Muszynski predicts blossoms in spring

Sep 3, 2001  •  Post A Comment

The tide of advertising dollars that once lifted all networks has turned. How long will that tide be out?
“We’re still going to be in a fairly good marketplace for advertisers for at least another year,” said John Muszynski, executive VP and chief broadcast investment officer, Starcom Worldwide.
“We’re at bottom now,” he said of the advertising economy in general, pegging the start of the turnaround at around the second quarter of next year.
The buyers’ market is the new reality in television, with cable costs per thousand down approximately 18 percent to 21 percent overall, Mr. Muszynski said.
Even the cable-network advertising executives who until recently thought those CPM dollars were theirs by right-and who had accustomed themselves to being order takers for predictable and ever-more pricey buys-now realize that the sellers’ market of past years is gone and that they must pitch and sell for a change.
“The companies that were fairly successful in this tough [upfront] market were the ones that really understood their product and sold the attributes and the strength of their network,” Mr. Muszynski said. The companies that were not successful, he said, “basically just expected to get bought [based on past relationships] and said, `Well, I have inventory. You’ve bought it in the past. Why aren’t you buying it now?’ If I didn’t hear it 50 times, I didn’t hear it once: `That’s my money! Where is my money?’ No, no. last time I looked, it’s my client’s money. And it’s your job every year to compete for it.”
And this year that competition got significantly tougher. “In a lot of situations, we shortened the list of networks that we were actually buying,” he said. “We also recommended to our clients that they should look beyond price, look for things that were important to them and important to their business.”
Those were the so-called value-added deals with components that went beyond eyeballs to encompass less quantifiable business-building elements. “If you take a look at my title, it doesn’t say `buyer’ in there, and my group is not called the buying group. We’re called the broadcast investment group, because we are investing our clients’ dollars. And one of the things that we are looking for is the greatest return on investment.”
That doesn’t necessarily translate into CPMs. “That is one factor,” Mr. Muszynski said. “Any way that you can drive my business could be a way of getting me a greater return on investments.”
Viewed this way, even a ratings disaster like the XFL can be an advertising success. “The U.S. Army [a Starcom client] got a tremendous number of leads through the XFL sponsorship,” Mr. Muszynski said.
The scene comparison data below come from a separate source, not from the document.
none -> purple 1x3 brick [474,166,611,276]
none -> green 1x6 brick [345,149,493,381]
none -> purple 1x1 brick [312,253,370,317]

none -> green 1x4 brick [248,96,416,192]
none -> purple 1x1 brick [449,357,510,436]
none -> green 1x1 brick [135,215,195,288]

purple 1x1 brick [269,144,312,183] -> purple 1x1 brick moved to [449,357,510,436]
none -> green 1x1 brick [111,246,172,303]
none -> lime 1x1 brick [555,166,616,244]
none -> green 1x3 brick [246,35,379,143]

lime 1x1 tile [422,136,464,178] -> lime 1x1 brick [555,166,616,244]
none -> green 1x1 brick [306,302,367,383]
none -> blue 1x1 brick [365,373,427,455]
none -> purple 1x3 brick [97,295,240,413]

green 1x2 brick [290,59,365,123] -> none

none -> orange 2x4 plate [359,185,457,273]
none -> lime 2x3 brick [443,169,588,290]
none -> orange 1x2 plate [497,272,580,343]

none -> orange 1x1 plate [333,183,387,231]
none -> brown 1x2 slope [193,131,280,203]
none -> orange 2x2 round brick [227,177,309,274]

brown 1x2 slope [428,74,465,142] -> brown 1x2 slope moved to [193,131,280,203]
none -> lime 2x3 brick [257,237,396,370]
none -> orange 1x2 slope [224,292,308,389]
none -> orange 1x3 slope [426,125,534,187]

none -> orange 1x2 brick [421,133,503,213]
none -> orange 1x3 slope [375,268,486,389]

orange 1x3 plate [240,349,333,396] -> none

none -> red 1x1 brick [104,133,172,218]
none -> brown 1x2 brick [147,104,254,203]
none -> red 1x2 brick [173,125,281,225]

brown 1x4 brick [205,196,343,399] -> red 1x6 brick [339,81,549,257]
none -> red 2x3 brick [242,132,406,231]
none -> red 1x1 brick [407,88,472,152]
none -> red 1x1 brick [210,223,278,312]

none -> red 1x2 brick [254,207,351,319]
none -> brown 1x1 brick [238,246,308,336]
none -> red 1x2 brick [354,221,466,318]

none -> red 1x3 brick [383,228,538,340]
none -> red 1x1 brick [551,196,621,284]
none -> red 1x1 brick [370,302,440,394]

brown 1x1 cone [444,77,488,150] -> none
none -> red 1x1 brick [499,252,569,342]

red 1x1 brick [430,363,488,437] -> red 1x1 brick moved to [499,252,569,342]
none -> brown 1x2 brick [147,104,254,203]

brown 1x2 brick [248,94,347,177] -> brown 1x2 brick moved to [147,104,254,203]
That sponsorship’s “business building” elements featured an on-site presence, including recruiters, at the now-defunct football league’s games and a tie-in with the XFL’s Web site.
Starcom made many of its deals in the recent upfront early and in some quarters was criticized for it. “Word on the street was, `Starcom moved too fast; you paid too high a price,”’ he said.
Taking the long view, Starcom did move early, Mr. Muszynski said, but with protections for the clients built in.
“I was the first one in every single area,” he said, “and I did that for a very specific reason: I wanted to help all my sellers get a read on the marketplace. Now most of them didn’t believe me, and we had very different opinions on where the market was going, and we had differences of opinion on CPMs.”
At that early point in the upfront, Starcom might have waited, letting its competitors grind the sellers down, he said; instead, he told the sellers, “Let’s work a deal out right now-we’ll agree on a price that is most likely your price, then you protect me when the marketplace comes back to where I think it’s going to be, [and] we’ll go back to my number.”
That kind of protection wasn’t written into the contracts, he said. “This is a relationship business, [it’s] an understood situation … `Protect me and we’ll do an early deal. Don’t protect me, we won’t do anything right now and I’ll wait.”’
Still, not every network has adjusted to the new reality. On the verge of the Labor Day weekend, one cable network was still holding out for double-digit increases, he said. “The money that’s currently allocated to them, I’ll spend it somewhere else, and that’s fine.”
In the near term, one or two cable networks might fall by the wayside, but the cause won’t be the buyers’ market, Mr. Muszynski said. “There’s so much money invested in getting penetration that I can’t believe that they would take such a short-term view and say, `I’ve finally gotten myself to 35 million homes, but I’ve had a bad advertising marketplace. I’m getting out.’ I just can’t see that happening.”